___ PROVIDED RECORDS ___
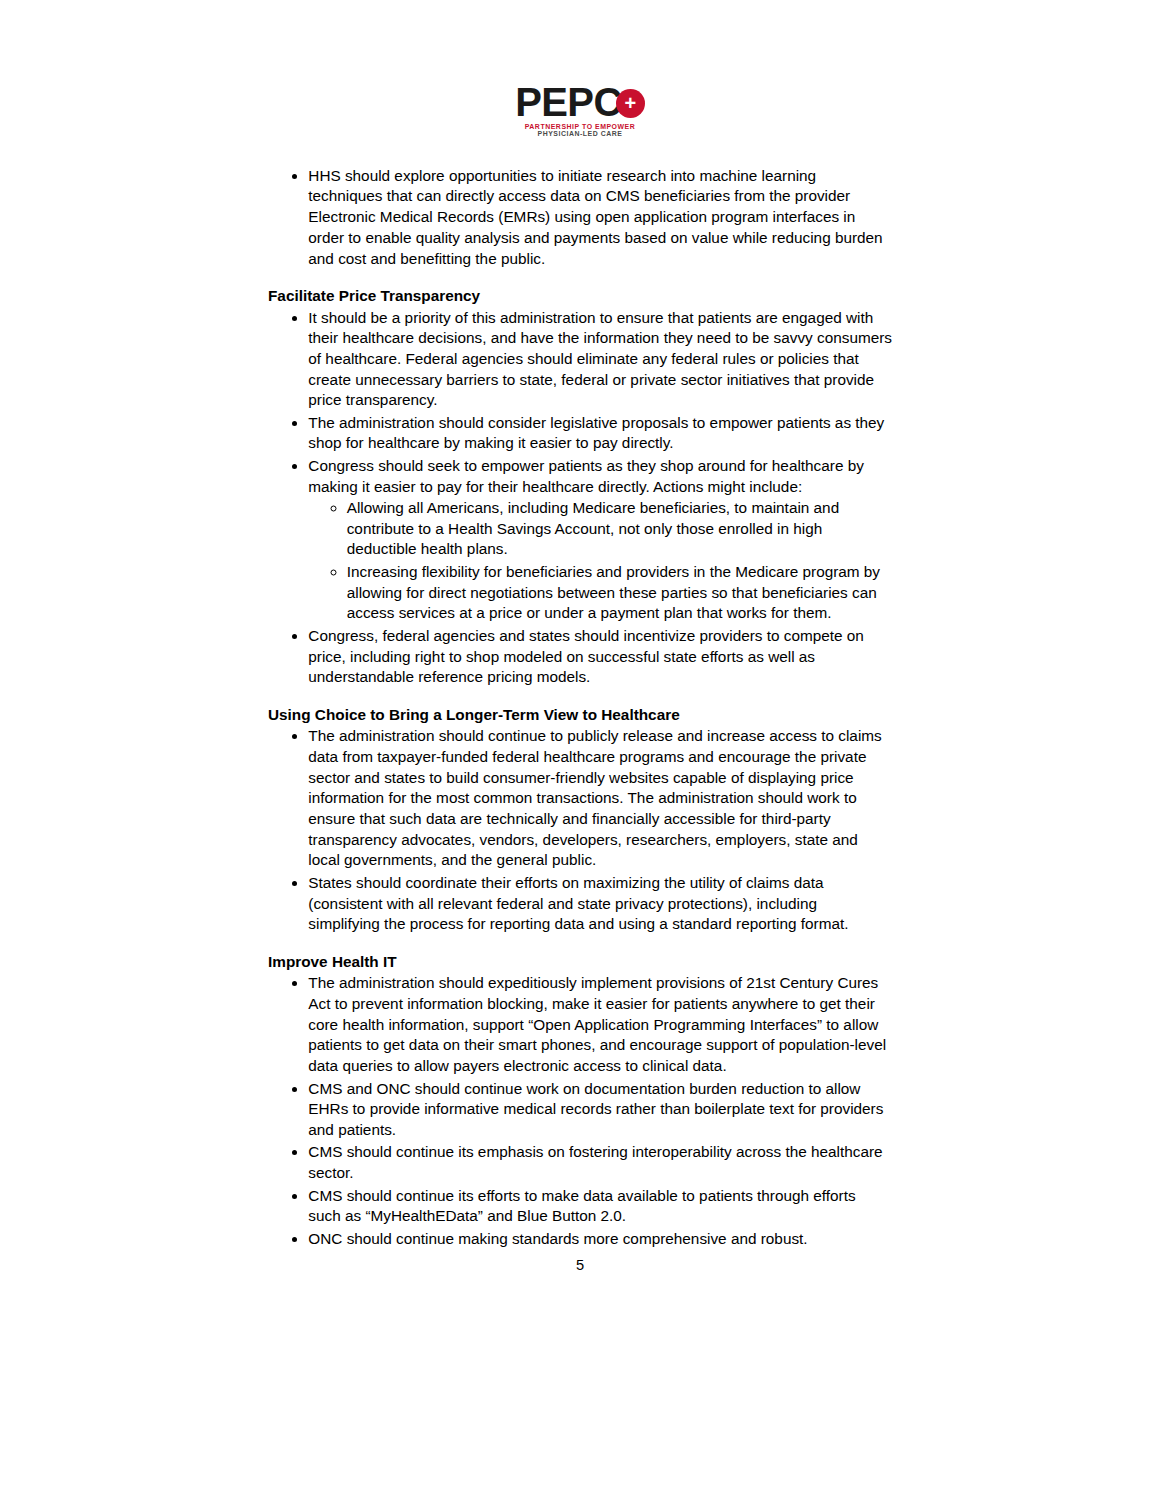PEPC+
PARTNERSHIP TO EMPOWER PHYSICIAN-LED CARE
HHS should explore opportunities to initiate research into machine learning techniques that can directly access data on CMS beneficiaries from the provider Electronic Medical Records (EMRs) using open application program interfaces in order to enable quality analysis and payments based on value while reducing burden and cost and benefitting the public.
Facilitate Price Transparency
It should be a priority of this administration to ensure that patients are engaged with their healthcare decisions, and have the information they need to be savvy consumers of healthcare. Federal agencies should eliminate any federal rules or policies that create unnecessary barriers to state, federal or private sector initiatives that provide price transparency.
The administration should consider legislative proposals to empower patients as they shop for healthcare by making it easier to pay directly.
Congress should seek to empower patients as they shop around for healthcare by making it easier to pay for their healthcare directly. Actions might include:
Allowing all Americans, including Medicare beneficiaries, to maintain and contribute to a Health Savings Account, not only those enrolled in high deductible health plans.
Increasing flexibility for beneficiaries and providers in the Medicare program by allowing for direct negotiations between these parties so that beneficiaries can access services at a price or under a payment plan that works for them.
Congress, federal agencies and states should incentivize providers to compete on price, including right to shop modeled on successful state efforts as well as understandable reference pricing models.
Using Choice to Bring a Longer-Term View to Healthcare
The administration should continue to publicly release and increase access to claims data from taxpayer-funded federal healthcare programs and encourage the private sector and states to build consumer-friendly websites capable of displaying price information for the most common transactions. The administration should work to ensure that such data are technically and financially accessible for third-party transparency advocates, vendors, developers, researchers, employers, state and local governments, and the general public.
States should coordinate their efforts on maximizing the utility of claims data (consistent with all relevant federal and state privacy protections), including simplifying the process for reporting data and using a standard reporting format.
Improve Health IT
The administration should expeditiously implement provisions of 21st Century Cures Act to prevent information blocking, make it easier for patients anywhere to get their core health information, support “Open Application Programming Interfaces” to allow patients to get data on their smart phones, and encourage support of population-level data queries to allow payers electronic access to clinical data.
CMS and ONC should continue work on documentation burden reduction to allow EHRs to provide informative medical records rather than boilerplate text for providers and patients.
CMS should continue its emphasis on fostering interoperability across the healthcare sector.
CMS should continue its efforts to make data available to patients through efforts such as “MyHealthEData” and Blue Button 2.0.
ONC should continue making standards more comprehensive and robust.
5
___
**DIRECTIONS:** Scan the records above and report every line with the string "their".

**SOLUTION:**
It should be a priority of this administration to ensure that patients are engaged with their healthcare decisions, and have the information they need to be savvy consumers of healthcare. Federal agencies should eliminate any federal rules or policies that create unnecessary barriers to state, federal or private sector initiatives that provide price transparency.
Congress should seek to empower patients as they shop around for healthcare by making it easier to pay for their healthcare directly. Actions might include:
States should coordinate their efforts on maximizing the utility of claims data (consistent with all relevant federal and state privacy protections), including simplifying the process for reporting data and using a standard reporting format.
The administration should expeditiously implement provisions of 21st Century Cures Act to prevent information blocking, make it easier for patients anywhere to get their core health information, support “Open Application Programming Interfaces” to allow patients to get data on their smart phones, and encourage support of population-level data queries to allow payers electronic access to clinical data.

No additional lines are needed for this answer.